Mary White (Fianna Fail)

I thank the Minister of State for her reply. Recently I had the privilege of meeting members of the Irish Thalidomide Association who appeared before the Joint Committee on Health and Children. Most of us can remember firsthand the tragedy that struck those innocent victims within the womb when their mothers, unwittingly, took as a relief from morning sickness, in the early 1960s, a drug that was wholly untested and yet licensed for sale by the Irish State. Many babies did not survive the pregnancy. Many more died in infancy, leaving a legacy that spreads much further beyond the tiny number of survivors - just 32 acknowledged by the State. This group are survivors in the true sense of the word. It is extraordinary that so many of them have managed to lead ordinary lives. All this heroic effort has come at a terrible cost.

The overuse and misuse of disabled bodies trying to live normal lives has come at a terrible price with many experiencing chronic pain, deteriorating health and mobility issues. Heroism is on the list in dealing with childhood by thalidomide survivors. As Maggie Woods, the chairperson of the Irish Thalidomide Association, said "thalidomide stole my body but the State stole my childhood". Many of the survivors were not able to be cared for in normal homes or schools and were sent away to institutions and industrial schools to add more punishment to these innocent children.

After two years of campaigning and nearly 50 years of distress there has been no progress with the review of the 1975 thalidomide arrangement which the Irish Thalidomide Association has called for. After the recent meeting with the Joint Committee on Health and Children we resolved to contact the Minister to ask the grounds for not allowing a meeting between the State Claims Agency and the survivors. The demands of this tiny group are very modest. First, it demands an acknowledgement of the wrong. It was wrong that this drug should be licensed by the State. Second, it demands the issuing of an apology to the survivors and their families and those who did not survive. Third, it asks for the disclosure of documents. The Department of Health and Children has refused to grant voluntary disclosure from all Departments pertaining to this tragedy for 50 years. Why?
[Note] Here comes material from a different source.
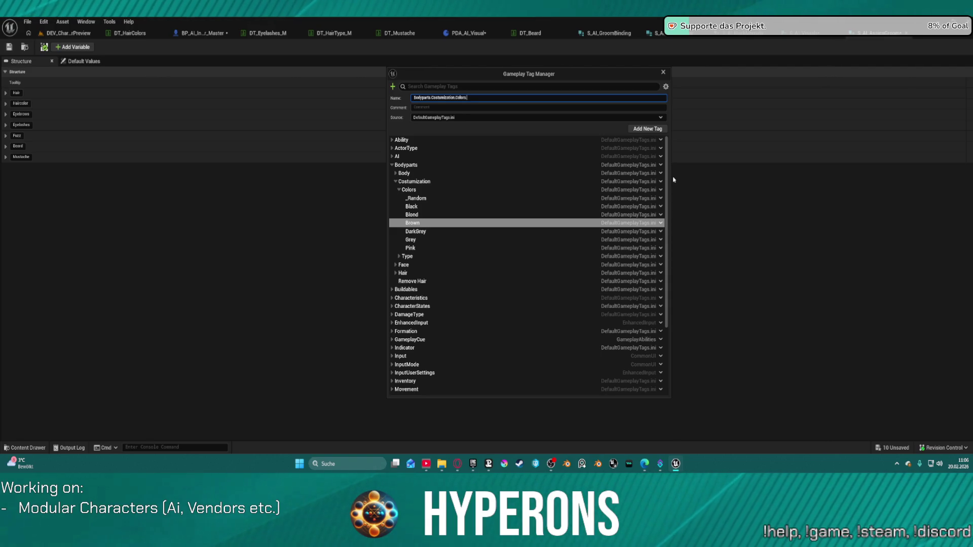
type("LightBrown")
Fourth, it seeks a health care package that properly addresses their unique needs so they can maintain the level of deteriorating health being experienced and continue, where possible, to lead independent lives.

It was not expected that these thalidomide victims would survive into adulthood. They have put extraordinary pressure on themselves. Many are limbless or with tiny hands and feet. They have survived but they have exerted themselves to the limit. To see them and listen to them is a very moving experience. It is good that they have survived. They have done their best to live normal lives. Two of them have children. Another has studied medicine and has become a doctor. They have put so much pressure on their bodies that now in their early fifties they are experiencing the illnesses suffered by people in their seventies and eighties, such as arthritis.

What we are seeking is a compensation package similar to that provided by the British Government in Northern Ireland during the past two months. Last month a €1.1 million compensation package for Northern Ireland's 18 survivors was provided by the North's health Minister, Mr. Michael McGimpsey. This highlights the lack of progress on this issue by the Department of Health and Children, despite two years of talks between the Department and the Irish Thalidomide Association.